Colter Wall is the pride of rural Saskatchewan. The 23-year-old possesses the voice and the sound of a much older man, both of which have helped the Canadian singer-songwriter quickly become one of country music’s most exciting new names. Less than a year after selling out The Back Room @ Colectivo in a solo capacity, Wall returned to Milwaukee with a full band to captivate a packed house at an even larger venue with a set full of new songs, old favorites (relatively speaking), and some redressed covers over the course of an enjoyable 80-minute set.
Before Colter and company took the stage, the room belonged to Wade Sapp. The begrudging Nashville (“not by choice”) bandleader—who originally hails from Okeechobee, Florida—proved to be altogether satisfying choice for entry music as the ballroom quickly started to fill up. After Sapp’s 45-minute performance, highlighted by a song about breaking up with a Kentucky Wildcats fan and the first of two Townes Van Zandt covers to be played during the show, the headliner came out.
Though he came to town with a band in tow to provide belated support for last year’s critically-lauded Songs Of The Plains, Wall walked out alone and started the show with a cover of the Gretchen Peters song, “Old Paint,” before easing into his own material with a true-to-album solo rendition of Plains’ “John Beyers.” Wall chased the original number with a cover called “Happy Reunion,” followed by another new song with an old feel in the form of his “The Trains Are Gone.” With the attentive and enthusiastic audience thoroughly hooked by the Saskatchewan singer’s rich, impossibly deep vocal chords, Wall decided to bring his band out to join him for the remainder of the show.
The accompaniment of bass, percussion, pedal steel, and harmonica brought a subtle-but-significant dash of pep to traditionally soft and soothing songs like “Thirteen Silver Dollars” from 2017’s self-titled release, as well as “Saskatchewan In 1881” and “Thinkin’ On A Woman” for last year’s album.

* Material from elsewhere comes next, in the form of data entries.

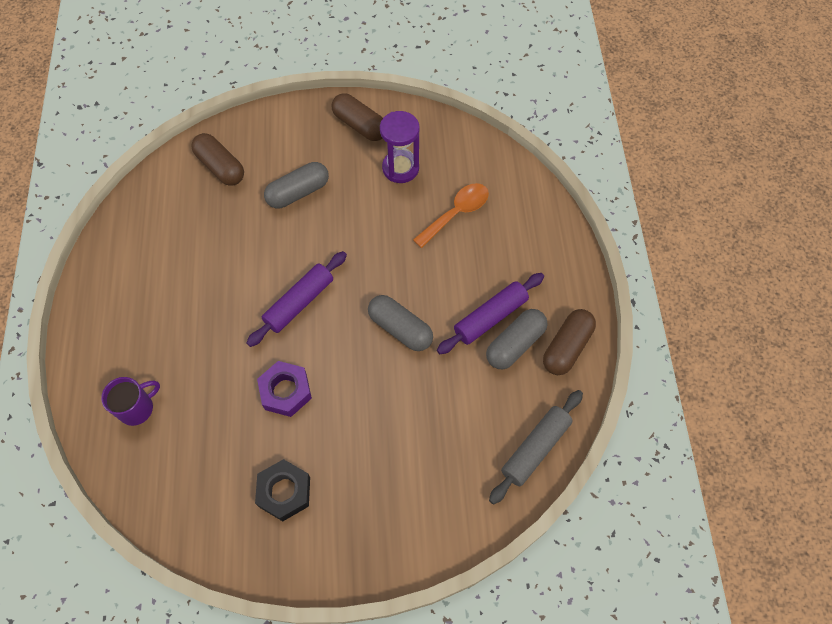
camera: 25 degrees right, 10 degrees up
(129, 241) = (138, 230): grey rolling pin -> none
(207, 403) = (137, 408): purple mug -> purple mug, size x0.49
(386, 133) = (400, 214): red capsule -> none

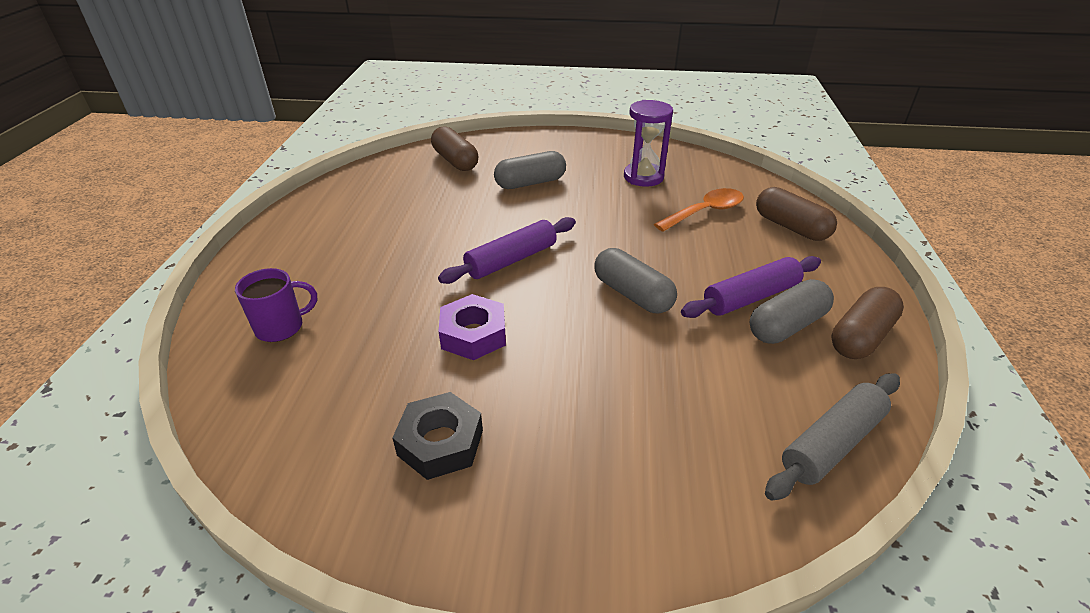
camera: 10 degrees right, 25 degrees down
(360, 125) = (603, 148): brown capsule -> brown capsule (790, 227)

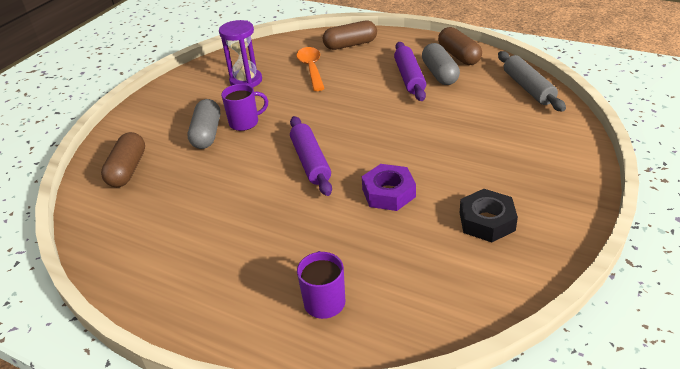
camera: 65 degrees left, 0 degrees up
(455, 161) = (128, 170): brown capsule -> brown capsule turned 75 degrees counterclockwise
(562, 198) = (245, 123): none -> purple mug
(632, 294) = (382, 118): grey capsule -> none

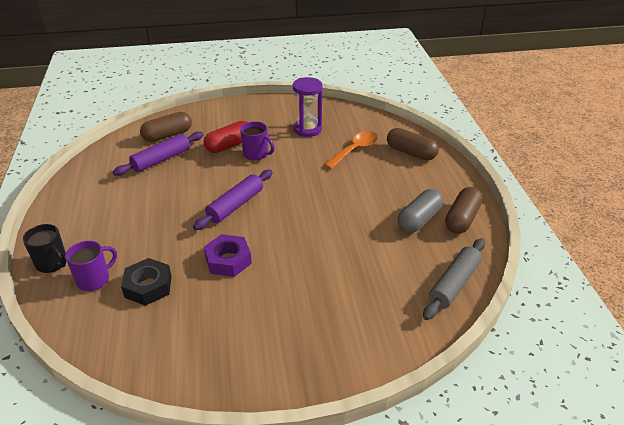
camera: 50 degrees right, 0 degrees up
(207, 134) = (229, 145): grey capsule -> red capsule
(258, 333) = (52, 263): none -> black mug
(409, 78) = (394, 205): purple rolling pin -> purple rolling pin (161, 159)
(486, 221) = (232, 329): black nut -> black nut (148, 286)

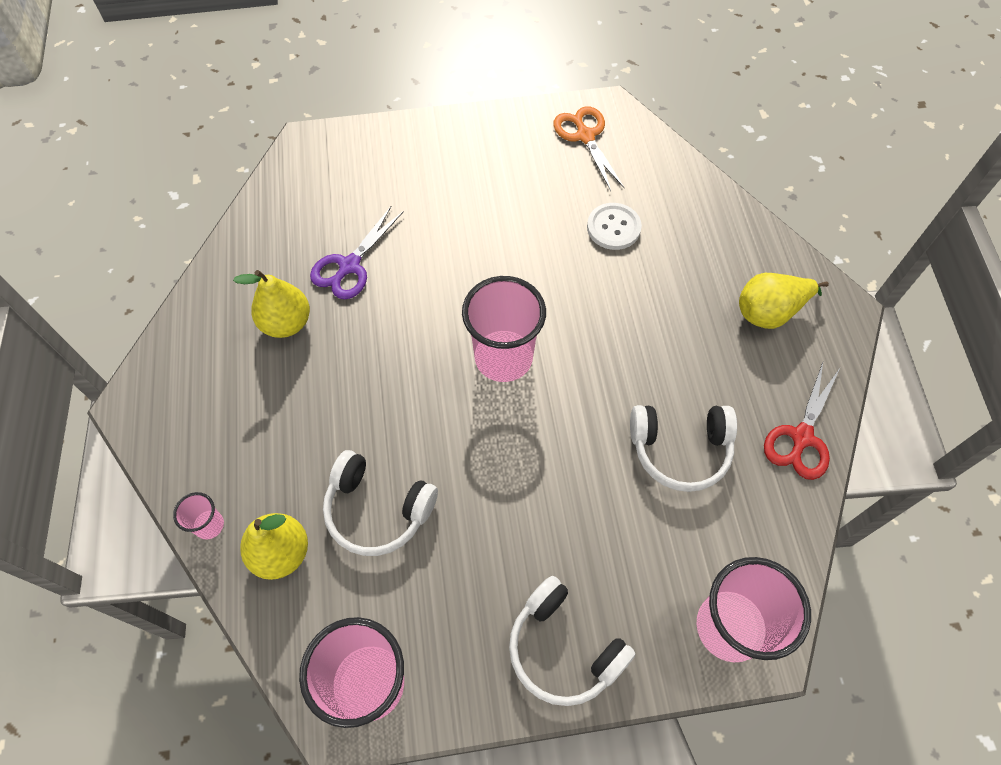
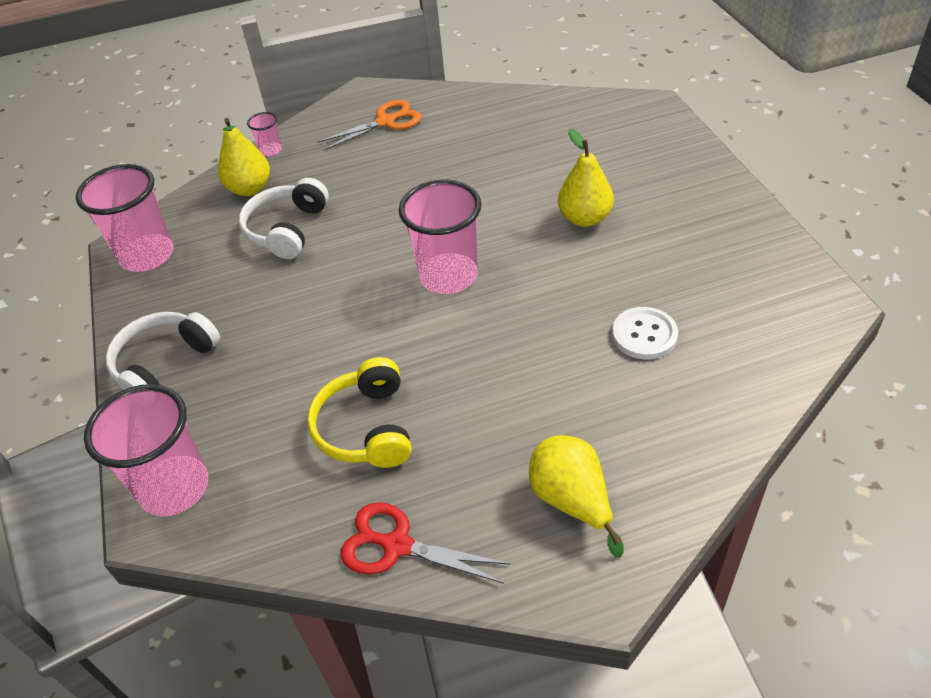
camera: 85 degrees right, 15 degrees down
(286, 323) = (452, 142): yellow pear -> yellow pear (584, 218)
(349, 266) = (522, 161): purple scissors -> none
(585, 136) = (773, 291): orange scissors -> orange scissors (386, 122)
(680, 449) = (367, 427): white headphones -> yellow headphones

While touching on songs from his rapidly growing arsenal (which included two different compositions about Canadian rodeos!), Wall showed his range as he held the bursting ballroom in the palm of his hands with crushing songs with beyond-his-years themes (“Wild Dogs” among them) and elicited hollers and stomps with lively efforts that occasionally included some unexpectedly high-pitched yodeling from the patently low-voiced troubadour. And yes, there was a second Townes Van Zandt cover before things were through.

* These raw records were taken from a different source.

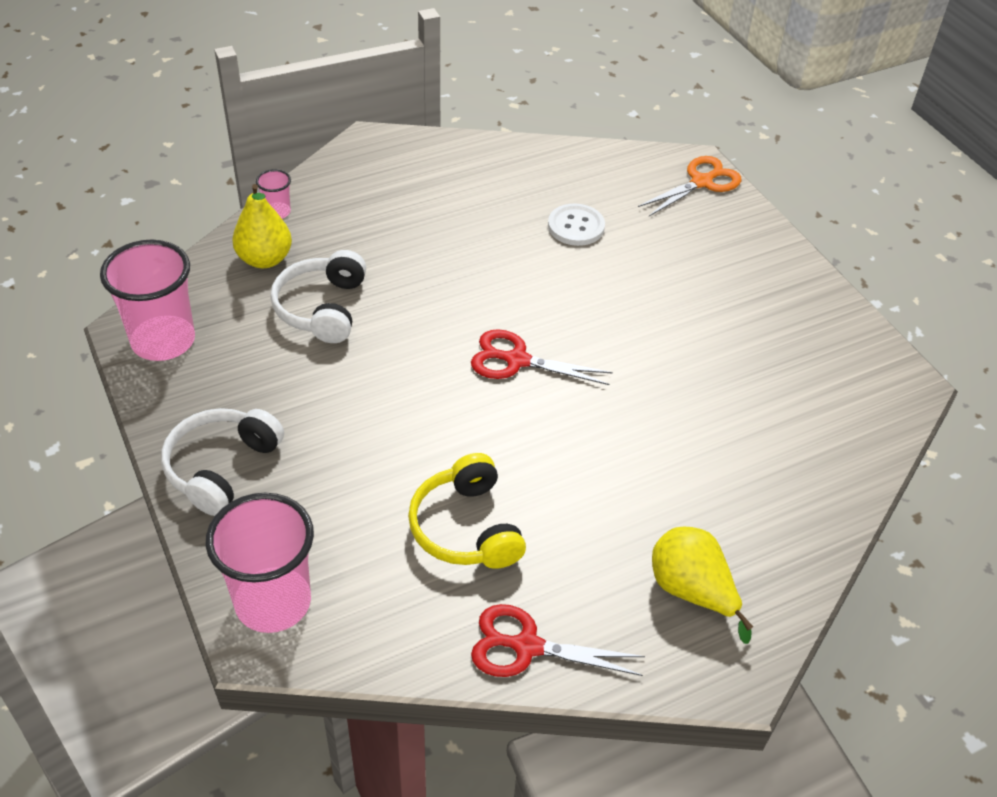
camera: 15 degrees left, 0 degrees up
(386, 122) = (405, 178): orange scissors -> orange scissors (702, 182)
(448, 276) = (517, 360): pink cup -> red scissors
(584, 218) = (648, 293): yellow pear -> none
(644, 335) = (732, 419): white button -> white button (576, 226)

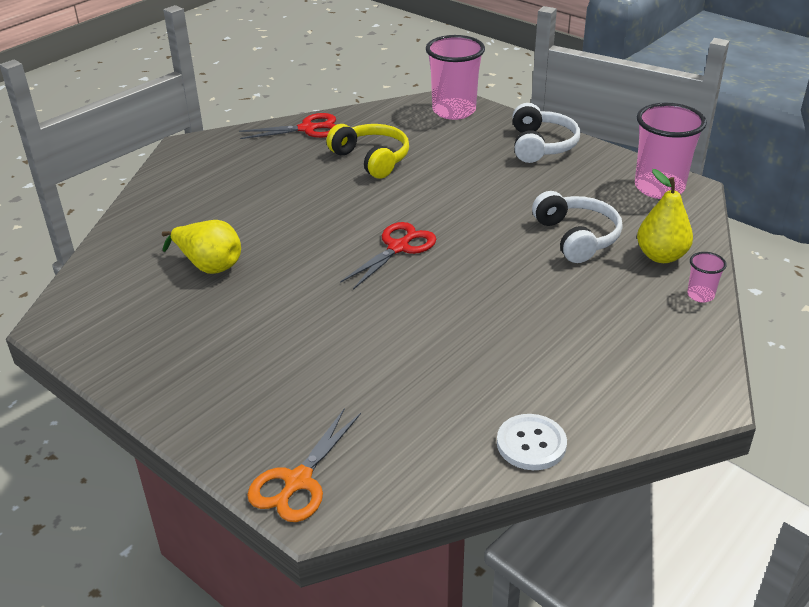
camera: 160 degrees right, 10 degrees down
(517, 360) = (398, 247): red scissors -> red scissors turned 45 degrees counterclockwise
(576, 226) = (416, 373): white button -> white button (531, 444)
(691, 591) = (219, 168): yellow pear -> yellow pear (209, 265)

Wall did most of the heavy-lifting in the approximately 20-song outing, but he also built in some room to let his backing band push songs to exciting new territory. As a harmonica howled and the rhythm section billowed atop Wall’s strumming and molasses-y hum, crowd favorites like “Kate McCannon” and “Sleeping On The Blacktop” were carried to even higher ground to help bring the show to a close. Both Wall and Sapp emerged for a single-song encore. For most, it was just icing on the cake, earning one of country music’s brightest new stars an uproarious ovation in what could be his last show at Turner Hall before he moves on to fill up even larger downtown venues.